- _WHAT YOU SHOULD DO_
Count the lines in the material below that contain the string "Updated". Reply with the number alone.

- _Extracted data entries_
================
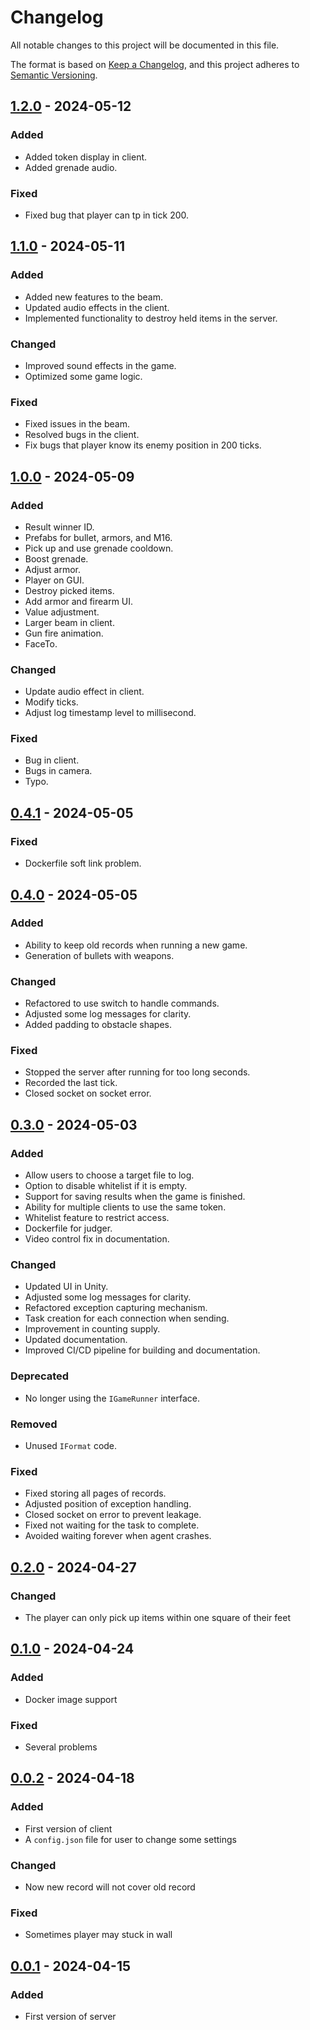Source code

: # Changelog

All notable changes to this project will be documented in this file.

The format is based on [Keep a Changelog](https://keepachangelog.com/en/1.0.0/),
and this project adheres to [Semantic Versioning](https://semver.org/spec/v2.0.0.html).

## [1.2.0] - 2024-05-12

### Added

- Added token display in client.
- Added grenade audio.

### Fixed

- Fixed bug that player can tp in tick 200.

## [1.1.0] - 2024-05-11

### Added

- Added new features to the beam.
- Updated audio effects in the client.
- Implemented functionality to destroy held items in the server.

### Changed

- Improved sound effects in the game.
- Optimized some game logic.

### Fixed

- Fixed issues in the beam.
- Resolved bugs in the client.
- Fix bugs that player know its enemy position in 200 ticks.

## [1.0.0] - 2024-05-09

### Added

- Result winner ID.
- Prefabs for bullet, armors, and M16.
- Pick up and use grenade cooldown.
- Boost grenade.
- Adjust armor.
- Player on GUI.
- Destroy picked items.
- Add armor and firearm UI.
- Value adjustment.
- Larger beam in client.
- Gun fire animation.
- FaceTo.

### Changed

- Update audio effect in client.
- Modify ticks.
- Adjust log timestamp level to millisecond.

### Fixed

- Bug in client.
- Bugs in camera.
- Typo.

## [0.4.1] - 2024-05-05

### Fixed

- Dockerfile soft link problem.

## [0.4.0] - 2024-05-05

### Added

- Ability to keep old records when running a new game.
- Generation of bullets with weapons.

### Changed

- Refactored to use switch to handle commands.
- Adjusted some log messages for clarity.
- Added padding to obstacle shapes.

### Fixed

- Stopped the server after running for too long seconds.
- Recorded the last tick.
- Closed socket on socket error.

## [0.3.0] - 2024-05-03

### Added

- Allow users to choose a target file to log.
- Option to disable whitelist if it is empty.
- Support for saving results when the game is finished.
- Ability for multiple clients to use the same token.
- Whitelist feature to restrict access.
- Dockerfile for judger.
- Video control fix in documentation.

### Changed

- Updated UI in Unity.
- Adjusted some log messages for clarity.
- Refactored exception capturing mechanism.
- Task creation for each connection when sending.
- Improvement in counting supply.
- Updated documentation.
- Improved CI/CD pipeline for building and documentation.

### Deprecated

- No longer using the `IGameRunner` interface.

### Removed

- Unused `IFormat` code.

### Fixed

- Fixed storing all pages of records.
- Adjusted position of exception handling.
- Closed socket on error to prevent leakage.
- Fixed not waiting for the task to complete.
- Avoided waiting forever when agent crashes.

## [0.2.0] - 2024-04-27

### Changed

- The player can only pick up items within one square of their feet

## [0.1.0] - 2024-04-24

### Added

- Docker image support

### Fixed

- Several problems

## [0.0.2] - 2024-04-18

### Added

- First version of client
- A `config.json` file for user to change some settings

### Changed

- Now new record will not cover old record

### Fixed

- Sometimes player may stuck in wall

## [0.0.1] - 2024-04-15

### Added

- First version of server

  [1.0.0]: https://github.com/Zhangyr2022/thuai-7/compare/v0.4.1...v1.0.0
  [0.4.1]: https://github.com/Zhangyr2022/thuai-7/compare/v0.4.0...v0.4.1
  [0.4.0]: https://github.com/Zhangyr2022/thuai-7/compare/v0.3.0...v0.4.0
  [0.3.0]: https://github.com/Zhangyr2022/thuai-7/compare/v0.2.0...v0.3.0
  [0.2.0]: https://github.com/Zhangyr2022/thuai-7/compare/v0.1.0...v0.2.0
  [0.1.0]: https://github.com/Zhangyr2022/thuai-7/compare/v0.0.2...v0.1.0
  [0.0.2]: https://github.com/Zhangyr2022/thuai-7/compare/v0.0.1...v0.0.2

[1.2.0]: https://github.com/Zhangyr2022/thuai-7/compare/v1.1.0...v1.2.0
[1.1.0]: https://github.com/Zhangyr2022/thuai-7/compare/v1.0.0...v1.1.0
[1.0.0]: https://github.com/Zhangyr2022/thuai-7/compare/v0.4.1...v1.0.0
[0.4.1]: https://github.com/Zhangyr2022/thuai-7/compare/v0.4.0...v0.4.1
[0.4.0]: https://github.com/Zhangyr2022/thuai-7/compare/v0.3.0...v0.4.0
[0.3.0]: https://github.com/Zhangyr2022/thuai-7/compare/v0.2.0...v0.3.0
[0.2.0]: https://github.com/Zhangyr2022/thuai-7/compare/v0.1.0...v0.2.0
[0.1.0]: https://github.com/Zhangyr2022/thuai-7/compare/v0.0.2...v0.1.0
[0.0.2]: https://github.com/Zhangyr2022/thuai-7/compare/v0.0.1...v0.0.2
[0.0.1]: https://github.com/Zhangyr2022/thuai-7/releases/tag/v0.0.1
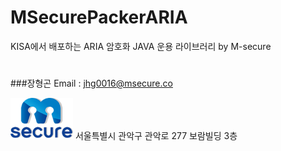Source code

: # MSecurePackerARIA
KISA에서 배포하는 ARIA 암호화 JAVA 운용 라이브러리 by M-secure
#
###장형곤
Email : jhg0016@msecure.co

![MSecure](/MSecure.png) 서울특별시 관악구 관악로 277 보람빌딩 3층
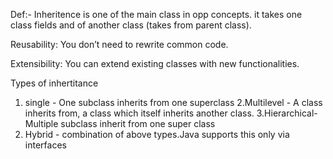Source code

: Def:- Inheritence is one of the main class in opp concepts. it takes one class fields and of another class  (takes from parent class).

Reusability: You don’t need to rewrite common code.

Extensibility: You can extend existing classes with new functionalities.

Types of inhertitance 
1. single -  One subclass inherits from one superclass
2.Multilevel - A class inherits from, a class which itself inherits another class.
3.Hierarchical- Multiple subclass inherit from one super class
4. Hybrid - combination of above types.Java supports this only via interfaces 

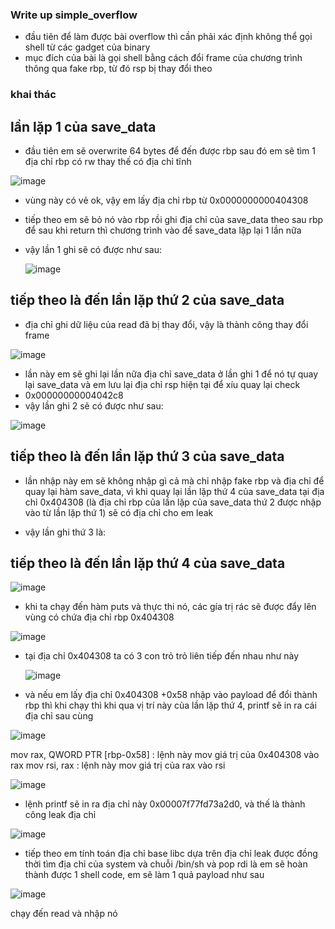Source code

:### Write up simple_overflow
- đầu tiên để làm được bài overflow thì cần phải xác định không thể gọi shell từ các gadget của binary 
- mục đích của bài là gọi shell bằng cách đổi frame của chương trình thông qua fake rbp, từ đó rsp bị thay đổi theo

### khai thác
## lần lặp 1 của save_data
- đầu tiên em sẽ overwrite 64 bytes để đến được rbp sau đó em sẽ tìm 1 địa chỉ rbp có rw thay thế có địa chỉ tĩnh


![image](https://github.com/antkss/writeUP/assets/88892713/0e6cc2b6-7a98-414a-901d-d1c0d77a346e)


- vùng này có vẻ ok, vậy em lấy địa chỉ rbp từ 0x0000000000404308
- tiếp theo em sẽ bỏ nó vào rbp rồi ghi địa chỉ của save_data theo sau rbp để sau khi return thì chương trình vào để save_data lặp lại 1 lần nữa 
- vậy lần 1 ghi sẽ có được như sau:

  ![image](https://github.com/antkss/writeUP/assets/88892713/7c5ceb87-ee0d-49e7-89b6-fa834c1a363e)


## tiếp theo là đến lần lặp thứ 2 của save_data
- địa chỉ ghi dữ liệu của read đã bị thay đổi, vậy là thành công thay đổi frame

![image](https://github.com/antkss/writeUP/assets/88892713/915adc3d-2796-4262-a2eb-ee6dca30bb1e)


- lần này em sẽ ghi lại lần nữa địa chỉ save_data ở lần ghi 1 để nó tự quay lại save_data và em lưu lại địa chỉ rsp hiện tại để xíu quay lại check
- 0x00000000004042c8
- vậy lần ghi 2 sẽ có được như sau:

![image](https://github.com/antkss/writeUP/assets/88892713/d0569064-c2e2-4f73-a979-4d3021fffa97)

## tiếp theo là đến lần lặp thứ 3 của save_data
- lần nhập này em sẽ không nhập gì cả mà chỉ nhập fake rbp và địa chỉ để quay lại hàm save_data, vì khi quay lại lần lặp thứ 4 của save_data tại địa chỉ 0x404308 (là địa chỉ rbp của lần lặp của save_data thứ 2 được nhập vào từ lần lặp thứ 1) sẽ có địa chỉ cho em leak

- vậy lần ghi thứ 3 là:


## tiếp theo là đến lần lặp thứ 4 của save_data


![image](https://github.com/antkss/writeUP/assets/88892713/6faaeb3e-0916-4757-a606-3886a96dffb1)



- khi ta chạy đến hàm puts và thực thi nó, các gía trị rác sẽ được đẩy lên vùng có chứa địa chỉ rbp 0x404308

![image](https://github.com/antkss/writeUP/assets/88892713/eb0802fd-cd26-47b0-9200-e4b2683155ba)

- tại địa chỉ 0x404308 ta có 3 con trỏ trỏ liên tiếp đến nhau như này

  ![image](https://github.com/antkss/writeUP/assets/88892713/b8073dcc-78e7-43bb-84a7-2324a4585b5a)

- và nếu em lấy địa chỉ 0x404308 +0x58 nhập vào payload để đổi thành rbp thì khi chạy thì khi qua vị trí này của lần lặp thứ 4, printf sẽ in ra cái địa chỉ sau cùng 

![image](https://github.com/antkss/writeUP/assets/88892713/d7455c0b-16bc-4d47-92bb-5400a01c5709)

mov    rax, QWORD PTR [rbp-0x58] : lệnh này mov giá trị của 0x404308 vào rax
mov    rsi, rax                  : lệnh này mov giá trị của rax vào rsi


![image](https://github.com/antkss/writeUP/assets/88892713/688719ff-9731-4fcc-b662-7234799df9ad)

- lệnh printf sẽ in ra địa chỉ này 0x00007f77fd73a2d0, và thế là thành công leak địa chỉ 


![image](https://github.com/antkss/writeUP/assets/88892713/6c1af3f9-fda5-4a3d-87c0-d5eb0a53ceb6)


- tiếp theo em tính toán địa chỉ base libc dựa trên địa chỉ leak được đồng thời tìm địa chỉ của system và chuỗi /bin/sh và pop rdi là em sẽ hoàn thành được 1 shell code, em sẽ làm 1 quả payload như sau

![image](https://github.com/antkss/writeUP/assets/88892713/1f3a48cf-7091-4125-bd08-7634f36ff4c3)

chạy đến read và nhập nó 




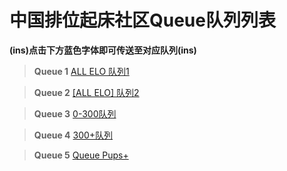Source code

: # 中国排位起床社区Queue队列列表
**(ins)点击下方蓝色字体即可传送至对应队列(ins)**

> **Queue 1**
[ALL ELO 队列1](https://kook.top/zYaNph)

> **Queue 2**
[ [ALL ELO] 队列2](https://kook.top/eFWdAN)

> **Queue 3**
[0-300队列](https://kook.top/rBOvkx)

> **Queue 4**
[300+队列](https://kook.top/NySsNQ)

> **Queue 5**
[Queue Pups+](https://kook.top/rZT7Ct)

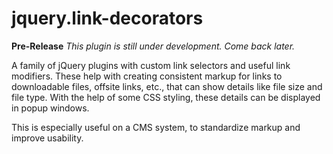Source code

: # jquery.link-decorators

**Pre-Release**
*This plugin is still under development. Come back later.*

A family of jQuery plugins with custom link selectors and useful link modifiers.
These help with creating consistent markup for links to downloadable files, offsite
links, etc., that can show details like file size and file type. With the help of some
CSS styling, these details can be displayed in popup windows.

This is especially useful on a CMS system, to standardize markup and improve usability.

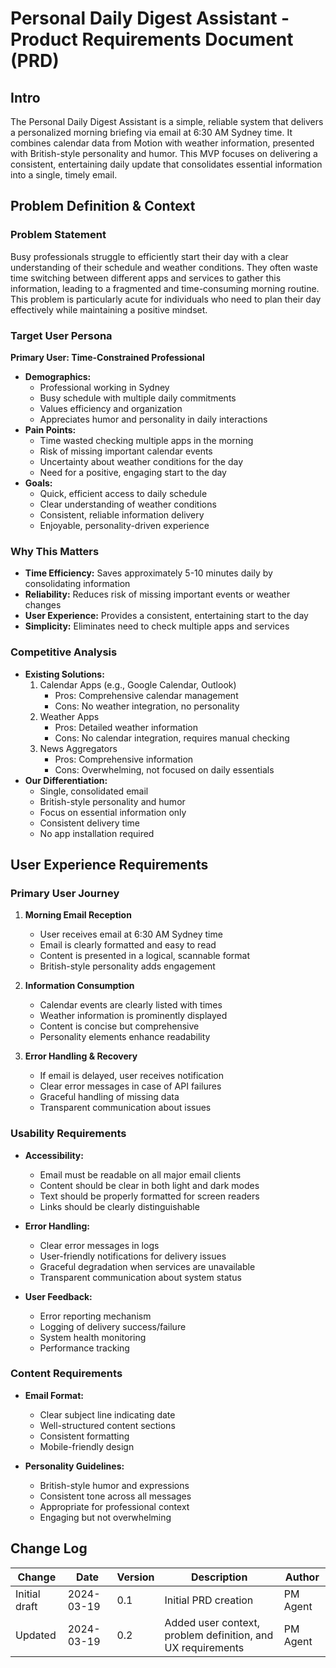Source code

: # Personal Daily Digest Assistant - Product Requirements Document (PRD)

## Intro

The Personal Daily Digest Assistant is a simple, reliable system that delivers a personalized morning briefing via email at 6:30 AM Sydney time. It combines calendar data from Motion with weather information, presented with British-style personality and humor. This MVP focuses on delivering a consistent, entertaining daily update that consolidates essential information into a single, timely email.

## Problem Definition & Context

### Problem Statement
Busy professionals struggle to efficiently start their day with a clear understanding of their schedule and weather conditions. They often waste time switching between different apps and services to gather this information, leading to a fragmented and time-consuming morning routine. This problem is particularly acute for individuals who need to plan their day effectively while maintaining a positive mindset.

### Target User Persona
**Primary User: Time-Constrained Professional**
- **Demographics:**
  - Professional working in Sydney
  - Busy schedule with multiple daily commitments
  - Values efficiency and organization
  - Appreciates humor and personality in daily interactions
- **Pain Points:**
  - Time wasted checking multiple apps in the morning
  - Risk of missing important calendar events
  - Uncertainty about weather conditions for the day
  - Need for a positive, engaging start to the day
- **Goals:**
  - Quick, efficient access to daily schedule
  - Clear understanding of weather conditions
  - Consistent, reliable information delivery
  - Enjoyable, personality-driven experience

### Why This Matters
- **Time Efficiency:** Saves approximately 5-10 minutes daily by consolidating information
- **Reliability:** Reduces risk of missing important events or weather changes
- **User Experience:** Provides a consistent, entertaining start to the day
- **Simplicity:** Eliminates need to check multiple apps and services

### Competitive Analysis
- **Existing Solutions:**
  1. Calendar Apps (e.g., Google Calendar, Outlook)
     - Pros: Comprehensive calendar management
     - Cons: No weather integration, no personality
  2. Weather Apps
     - Pros: Detailed weather information
     - Cons: No calendar integration, requires manual checking
  3. News Aggregators
     - Pros: Comprehensive information
     - Cons: Overwhelming, not focused on daily essentials
- **Our Differentiation:**
  - Single, consolidated email
  - British-style personality and humor
  - Focus on essential information only
  - Consistent delivery time
  - No app installation required

## User Experience Requirements

### Primary User Journey
1. **Morning Email Reception**
   - User receives email at 6:30 AM Sydney time
   - Email is clearly formatted and easy to read
   - Content is presented in a logical, scannable format
   - British-style personality adds engagement

2. **Information Consumption**
   - Calendar events are clearly listed with times
   - Weather information is prominently displayed
   - Content is concise but comprehensive
   - Personality elements enhance readability

3. **Error Handling & Recovery**
   - If email is delayed, user receives notification
   - Clear error messages in case of API failures
   - Graceful handling of missing data
   - Transparent communication about issues

### Usability Requirements
- **Accessibility:**
  - Email must be readable on all major email clients
  - Content should be clear in both light and dark modes
  - Text should be properly formatted for screen readers
  - Links should be clearly distinguishable

- **Error Handling:**
  - Clear error messages in logs
  - User-friendly notifications for delivery issues
  - Graceful degradation when services are unavailable
  - Transparent communication about system status

- **User Feedback:**
  - Error reporting mechanism
  - Logging of delivery success/failure
  - System health monitoring
  - Performance tracking

### Content Requirements
- **Email Format:**
  - Clear subject line indicating date
  - Well-structured content sections
  - Consistent formatting
  - Mobile-friendly design

- **Personality Guidelines:**
  - British-style humor and expressions
  - Consistent tone across all messages
  - Appropriate for professional context
  - Engaging but not overwhelming

## Change Log

| Change | Date | Version | Description | Author |
|--------|------|---------|-------------|---------|
| Initial draft | 2024-03-19 | 0.1 | Initial PRD creation | PM Agent |
| Updated | 2024-03-19 | 0.2 | Added user context, problem definition, and UX requirements | PM Agent |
================
- _TASK RESULT_
4